Charlotte Bailey has two jobs. Three days a week, she works in the bistro at Eastlake Football Club in Canberra, brewing coffee, ferrying meals and making jellies. One day a week, she performs admin tasks at the offices of ACT Down Syndrome and Intellectual Disability, where she writes speeches to advocate for people who, like her, have Down syndrome.
The 24-year-old’s situation is unusual: she is paid at least the standard minimum wage for both jobs – currently $24.10 per hour before tax. But workers with Down syndrome often receive vastly less than this, sometimes as low as $3.01 an hour.
That’s because they are often not employed under the standard award for their industry but under the supported employment award, which allows companies to legally pay staff with intellectual disability a fraction of what they pay everyone else.
“I think it’s not fair,” Bailey says. “Everyone who does the same job should get the same pay. I get paid the same as everyone else in the bistro because we all do the same work.”
Her friends who receive subminimum wages are frustrated, Bailey says. “Sometimes they do get very upset, and it’s very hard to see that. And that’s why I’m here, to have a voice and stand up.”

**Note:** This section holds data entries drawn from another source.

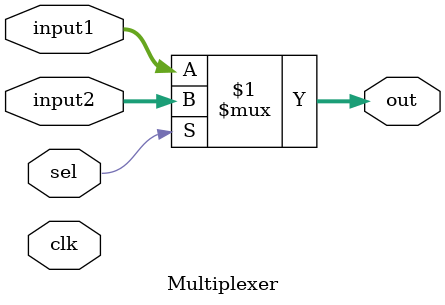
<source format=v>
`timescale 1ns / 1ps


module Multiplexer( clk,input1, input2 ,sel, out );
    
    parameter size = 8;
    input clk;
    input [size - 1 : 0] input1;
    input [size-1 : 0] input2;
    input sel;
    output [size -1 : 0] out;
    assign out = sel? input2:input1;
    /*always@ (posedge clk)
    begin 
        if (~sel) begin
        out <= input1;
        end 
        else begin
        out <= input2;
        end
   end*/
endmodule

</source>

About 20,000 people, mostly workers with intellectual disability, are employed under Australia’s supported wage system. Most are not working in the open market but are employed in segregated work environments – what were once called “sheltered workshops”, now known as Australian disability enterprises (ADEs).
Polling conducted by Essential on behalf of Down Syndrome Australia this month showed that 85% of respondents did not know people with disability were legally being paid subminimum wages. Once they did know, 82% thought it was unacceptable. The same polling showed 79% of respondents agreed the government should take action to help people with disability into meaningful jobs.
On Friday, Down Syndrome Australia headed to Canberra to launch a campaign to encourage politicians to do exactly that - and to commit to abolishing the subminimum wage.
“It needs to be a carefully planned transition,” says Darryl Steff, the Down Syndrome Australia chief executive. “You can’t just turn these minimum wages off tomorrow and start paying everyone full wage … We’re saying do it as a planned transition and make sure that employers and employees are supported as part of that process so that no one gets left behind.”
The royal commission into violence, abuse, neglect and exploitation of people with disability revitalised the grassroots campaign against subminimum wages when it recommended, in 2023, that the federal government aim to reduce workplace segregation and achieve wage parity for people with disability by 2034. It proposed beginning with a scheme to immediately raise wages to at least 50% of the current minimum.
“The challenge that we have in the work environment is that there are not the right support systems in place to allow everyone the opportunity to work in open employment, and that’s what needs to change,” Steff says.
“We’re not saying that all ADEs should shut tomorrow … but there should be a transition away from that segregated employment to an approach where people with disability have the opportunity to work alongside people without disability and be paid the minimum wage. At the moment, one of the big challenges, particularly for people with Down syndrome, is that that opportunity is often just not even presented to them.”
“I want to see more opportunities in the workplaces,” Bailey says. “People with disabilities can do lots of things. You just need to support them and they will show you.”
In January last year, Guardian Australia revealed that people with disability working in supported employment were also being legally paid less superannuation than the rest of the workforce due to an oversight in the award. The Fair Work Commission has since amended it so that super payments for people with disability keep pace with the federal superannuation guarantee.
People in the supported wage system are usually participants in the National Disability Insurance Scheme (NDIS), which pays employers to fund employment supports. Those workers also receive the disability support pension (DSP), which tapers off very steeply once their wages cut in. This is often used as an excuse for keeping subminimum wages, Steff says.
“We don’t consider that to be an appropriate argument. The disability royal commission didn’t consider it to be either because that’s still not respecting [people with disability’s] human rights, and not allowing them to live with dignity and equality, earn a wage like anyone else wants to, and build skills in employment.”
Steff says the DSP could be adjusted to allow for permanent eligibility for some people with disability, tapering off when they are earning enough but keeping access to healthcare benefits intact and allowing them immediate access to the safety net again if their circumstances changed. It would also remove the need for reapplication, a particularly onerous process for someone with intellectual disability.
“That relatively small redesign of the system would actually make a world of difference to thousands of people with Down syndrome and their families,” Steff says.
“People with disability can do a job; they just need a bit of help and may take a bit longer to learn,” Bailey says. “But they will get there, like me.”